Прости, что оставил тебя без карточки в день святого Валентина; я помнил, но, после того как в аптеке мне сказали, что у них валентинок нет, немножко глупо было бы спрашивать в продовольственном магазине или в скобяной лавке. Я уверен, впрочем, что про день святого Валентина здесь слыхали. Твоя карточка попала в самую точку — не знаю, намеренно это было или случайно; по-моему, я писал тебе про наши трудности с камнем — то бишь со щебнем. Сегодня наш запас щебня совсем иссяк, остается только самому окаменеть или превратиться в валун; пока не привезут, нам здесь нечем заняться. Когда работает подрядчик, у меня и так дел немного, а сейчас их и вовсе нет.
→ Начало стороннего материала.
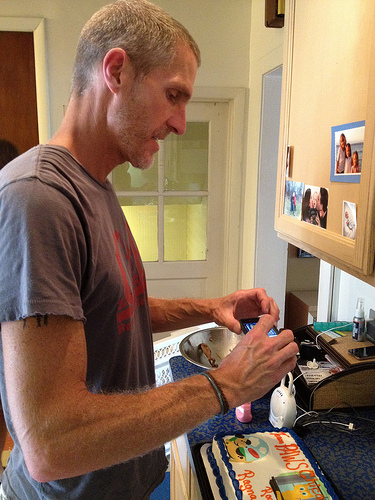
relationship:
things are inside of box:
[294, 307, 373, 399] [278, 312, 370, 415]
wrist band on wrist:
[199, 366, 228, 416] [172, 366, 234, 411]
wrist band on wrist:
[198, 371, 225, 419] [202, 364, 240, 413]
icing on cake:
[234, 437, 326, 477] [208, 426, 308, 498]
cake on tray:
[203, 424, 338, 498] [188, 434, 338, 498]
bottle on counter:
[348, 297, 364, 342] [169, 321, 374, 498]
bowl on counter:
[179, 325, 243, 367] [169, 321, 374, 498]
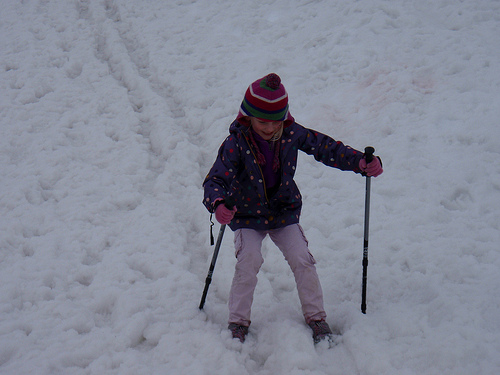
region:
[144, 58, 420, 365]
the kid is skiing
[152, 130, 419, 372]
the kid is holding skipoles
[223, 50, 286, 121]
girl has red hat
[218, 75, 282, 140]
white stripe on hat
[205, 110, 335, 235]
girl has purple coat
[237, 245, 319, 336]
girl has pink pants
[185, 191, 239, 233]
girl has pink gloves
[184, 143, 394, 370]
girl holds black ski poles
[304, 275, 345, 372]
girl has black shoes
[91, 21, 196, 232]
two tracks in snow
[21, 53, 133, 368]
snow is heavy and white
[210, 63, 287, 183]
girl looks at snow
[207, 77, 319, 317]
this is a child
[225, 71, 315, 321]
the child is snow skating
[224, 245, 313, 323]
these are the legs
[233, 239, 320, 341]
the legs are apart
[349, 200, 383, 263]
this is a pole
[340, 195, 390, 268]
the pole is thin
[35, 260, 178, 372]
the place is full of snow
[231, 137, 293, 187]
this is the jacket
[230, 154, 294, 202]
the jacket is warm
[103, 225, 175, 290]
the snow is white in color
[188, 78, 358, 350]
the child is skating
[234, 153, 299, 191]
this is a jacket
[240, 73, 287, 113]
this is a marvin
Сегодня прошелся до моста, где мы трудимся, просто чтобы убить время и размять ноги; это не так близко — примерно четыре мили, да еще и ветер дул сильный. Если утром товарняк не привезет щебень, буду сидеть тут сиднем и читать философию; не слишком честно, конечно, так проводить время и получать за это деньги. Других занятий тут и нет, разве только сидеть в холле гостиницы и слушать местные сплетни: пожилым людям, которые любят сюда захаживать, есть, конечно, что порассказать. Ты получила бы удовольствие, ведь представлен очень даже широкий срез жизни — от местного врача до городского пьяницы. Причем последний, пожалуй, интересней всех; я слышал, он в свое время преподавал в университете Северной Дакоты, и он действительно производит впечатление человека очень образованного, даже когда напьется. В выражениях тут обычно не стесняются, примерно такой язык взял за образец Стейнбек, но вот сегодня вечером пришла большая, толстая женщина, пришла и расположилась как дома. Все это наводит на мысль, что мы, жители больших городов, ведем очень отгороженную жизнь. Я-то вырос в маленьком городке и чувствую себя здесь как дома, но все же, кажется, смотрю сейчас на вещи не так, как они. Я потом тебе еще про это напишу. Надеюсь вернуться в Сент-Пол в субботу вечером, но не могу сейчас в этом ручаться. Позвоню тебе, когда приеду.